- [USING THE INFORMATION]:
1) In the article about the opera singer's lawsuit, condense the paragraph beginning "The couple, who live in Cincinnati" into two shorter sentences that keep its main facts.
2) Write the next few paragraphs of the article about the opera singer's lawsuit, picking up after its final sentence.

- [TEXT]:
┏━━
Opera singer suing hospital for episiotomy that left her with severe flatulence

Local residents wait for a Chinese opera performance at a makeshift theater during the "Hungry Ghost Festival" in Hong Kong.

Amy Herbst fears her career is over. The 33-year-old opera singer can no longer perform without passing gas.

Herbst and her husband, former Army Staff Sergeant James Herbst, are suing Fort Campbell’s Blachfiled Army Community Hospital in Kentucky over career-ending injuries that occurred while the singer was giving birth to their first child in February.

The couple, who live in Cincinnati, claim a nurse-midwife performed an episiotomy without telling them — no physician was there to assess or repair the procedure — and the botched incision, according to the lawsuit, caused Herbst "to experience fecal urgency and incontinence, including periodic leaking of stool and excessive flatulence."

"As a result of her incontinence and excessive flatulence, Herbst has been unable to work as a professional opera singer," the lawsuit states.
┗━━
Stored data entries
┏━━
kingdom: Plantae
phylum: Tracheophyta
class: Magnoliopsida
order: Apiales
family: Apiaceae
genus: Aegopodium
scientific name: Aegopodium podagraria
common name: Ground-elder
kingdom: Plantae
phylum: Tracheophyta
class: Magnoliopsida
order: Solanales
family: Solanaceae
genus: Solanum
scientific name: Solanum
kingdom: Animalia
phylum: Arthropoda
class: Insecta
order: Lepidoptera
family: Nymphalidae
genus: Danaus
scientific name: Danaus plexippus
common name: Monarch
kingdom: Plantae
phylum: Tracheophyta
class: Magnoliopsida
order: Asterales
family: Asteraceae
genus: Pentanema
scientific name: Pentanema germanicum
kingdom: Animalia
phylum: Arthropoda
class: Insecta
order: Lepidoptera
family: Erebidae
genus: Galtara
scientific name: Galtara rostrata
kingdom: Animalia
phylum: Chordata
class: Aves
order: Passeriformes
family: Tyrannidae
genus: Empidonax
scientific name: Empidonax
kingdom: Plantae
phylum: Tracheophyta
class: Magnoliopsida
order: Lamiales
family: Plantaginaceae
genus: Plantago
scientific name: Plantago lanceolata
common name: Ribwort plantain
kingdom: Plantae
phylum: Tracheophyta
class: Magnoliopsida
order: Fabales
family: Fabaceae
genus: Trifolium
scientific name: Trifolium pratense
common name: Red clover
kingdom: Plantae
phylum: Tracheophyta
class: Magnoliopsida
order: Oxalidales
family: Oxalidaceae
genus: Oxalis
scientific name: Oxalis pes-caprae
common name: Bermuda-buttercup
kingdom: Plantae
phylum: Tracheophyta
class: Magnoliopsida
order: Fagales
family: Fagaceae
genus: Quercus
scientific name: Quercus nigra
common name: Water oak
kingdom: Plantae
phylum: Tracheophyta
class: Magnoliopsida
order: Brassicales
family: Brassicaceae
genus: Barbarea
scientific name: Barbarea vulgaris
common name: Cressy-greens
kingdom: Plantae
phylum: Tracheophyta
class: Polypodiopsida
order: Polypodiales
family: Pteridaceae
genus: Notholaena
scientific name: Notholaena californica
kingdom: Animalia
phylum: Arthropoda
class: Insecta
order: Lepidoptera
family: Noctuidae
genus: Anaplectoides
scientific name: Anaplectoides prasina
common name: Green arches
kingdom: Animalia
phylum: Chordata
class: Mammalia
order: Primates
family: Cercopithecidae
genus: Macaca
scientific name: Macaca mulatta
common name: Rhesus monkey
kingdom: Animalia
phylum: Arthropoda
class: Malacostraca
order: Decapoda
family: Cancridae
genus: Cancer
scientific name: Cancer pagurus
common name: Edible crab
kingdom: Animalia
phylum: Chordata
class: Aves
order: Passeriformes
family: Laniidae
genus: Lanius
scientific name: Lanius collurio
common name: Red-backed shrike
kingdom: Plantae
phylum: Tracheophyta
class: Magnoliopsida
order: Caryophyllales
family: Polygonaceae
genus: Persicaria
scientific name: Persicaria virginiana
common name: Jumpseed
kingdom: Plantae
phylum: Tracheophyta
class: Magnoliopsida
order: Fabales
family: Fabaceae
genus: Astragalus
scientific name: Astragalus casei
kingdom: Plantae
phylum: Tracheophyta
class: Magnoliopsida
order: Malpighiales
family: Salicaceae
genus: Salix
┗━━
- [RESPONSES TO THE TASKS]:
1) The Cincinnati couple say a nurse-midwife performed an episiotomy without telling them, and no physician was present to assess or repair it. According to the lawsuit, the botched incision left Herbst with fecal urgency and incontinence, including periodic stool leakage and excessive flatulence.

2)
The lawsuit also claims that Herbst now suffers pain during sex.

Herbst is a mezzo-soprano. She last performed in Madame Butterfly with the Nashville Opera Company in October 2012, CBS News reported. She was able to manage the role because there were a limited number of performances.

"She is suffering through a very embarrassing and very significant injury, and frankly, the prognosis of a fully successful repair is pretty low," the singer’s lawyer, Charles Allen, told the Army Times.

"Her incontinence makes performing with any regularity impossible," he wrote in an email to CBS News.

A colorectal surgeon at Vanderbilt University Medical Center in Nashville assessed that Herbst would need reconstructive surgery to repair the damage, but can't guarantee it would alleviate the current problems or that it wouldn't need repeating in the future. The surgery would also necessitate that all of Herbst's future children be delivered via Cesarean section, which would pose even greater risk to her opera career.

The Herbts are delaying surgery until they decide whether to have more children, Allen said.

The Herbsts are seeking $2.5 million in damages.